Im sure you know that 1-phenyl-cyclohexyl-1-amine can be reductively alkylated with acetaldehyde or formaldehyde, to PCE or (PCM?) respectively. I have no refs for this other than the illustrations on Rhodium's site, but it should work dandy in theory, as it is all very simple known chemistry.

The problem is acquiring the phenyl-cyclohexylamine. Type that in TFSE and answer my old questions will ya?  ;)
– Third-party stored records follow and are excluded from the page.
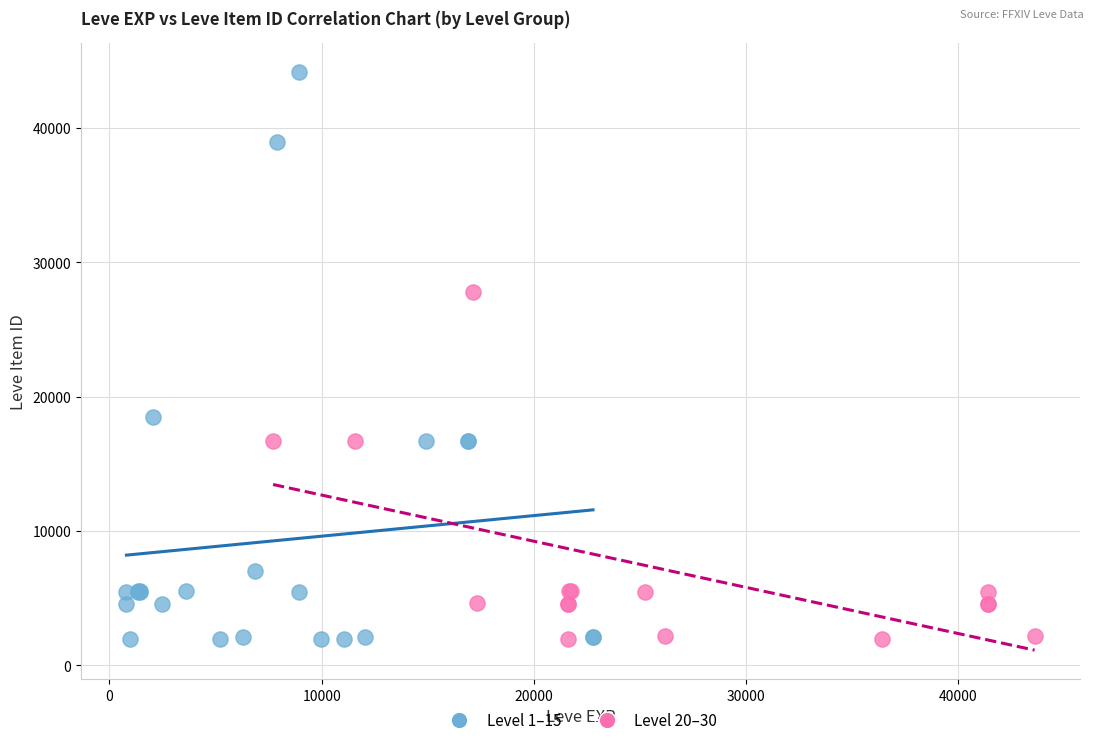

Which series reaches the maximum Y coordinate?

Level 1–15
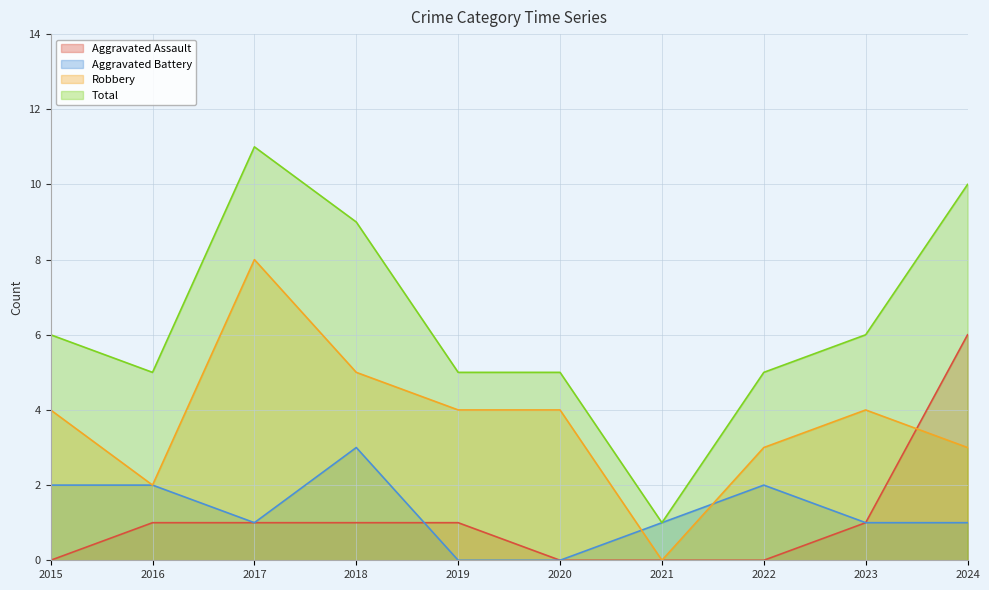

Reading left to right, extract all data points from this chart.

Aggravated Assault: 0	1	1	1	1	0	0	0	1	6
Aggravated Battery: 2	2	1	3	0	0	1	2	1	1
Robbery: 4	2	8	5	4	4	0	3	4	3
Total: 6	5	11	9	5	5	1	5	6	10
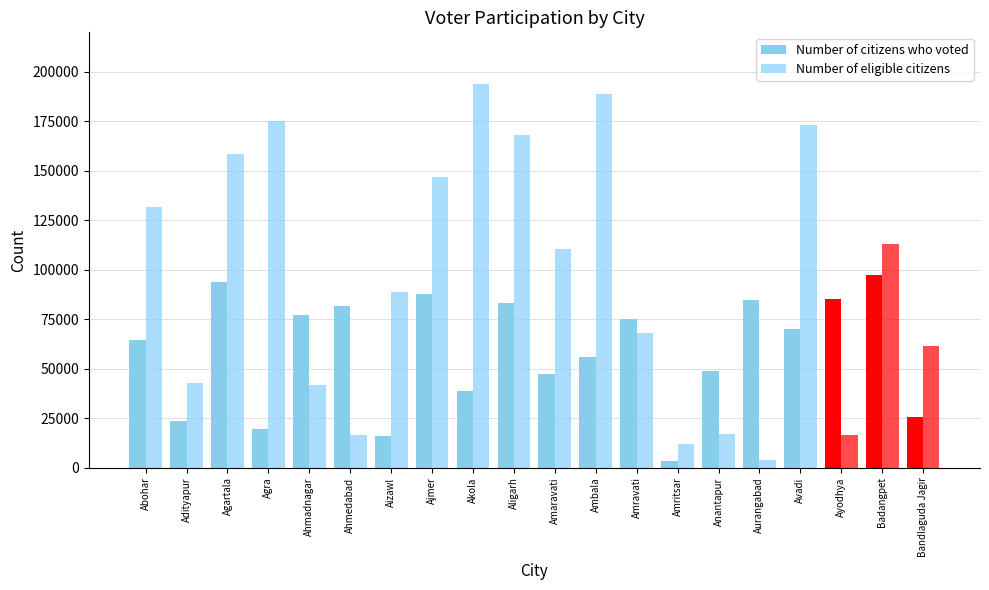

Is the value of Number of eligible citizens at Akola greater than the value of Number of citizens who voted at Ambala?

Yes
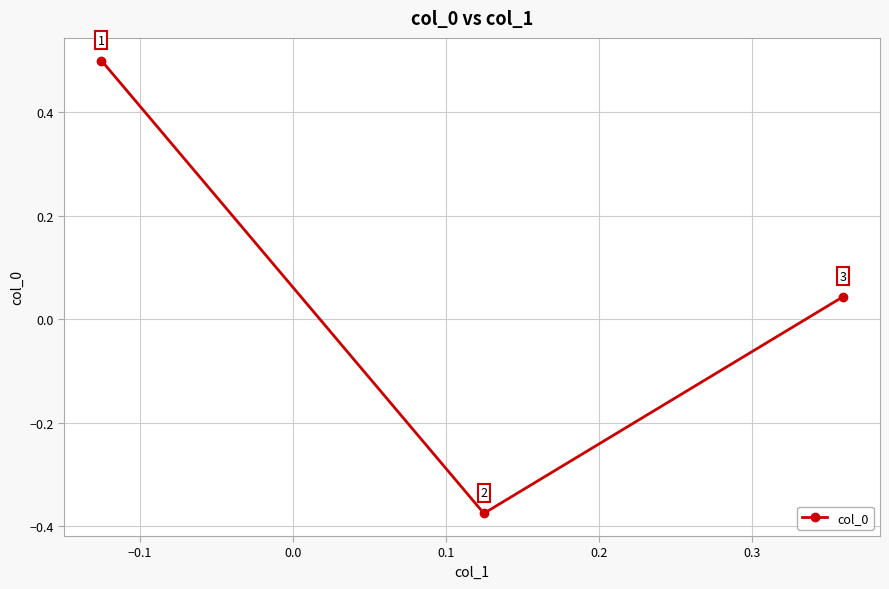

Count the number of values greater than 0.

2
                                                   PrimoPyro

Bwiti

http://gb.espacenet.com/

has a lot of crude methods for producing phenylcyclohexylamine..Of course, the azide route would be cool, but the universities in my area don't have the refs for it, so I gave up hope on that a long time ago.
  Beagle said something interesting a while back:

"Another interesting compound that I am unsure of is ACP, where allyl replaces phenyl. I thought that the original JMC paper (which I still haven't found) said that this was a dud, but there is animal data suggesting that it has 0.25 to 4.0x PCP's potency. Just replace allyl bromide for the bromobenzene and find out..." 8)

Love my country, fear my government.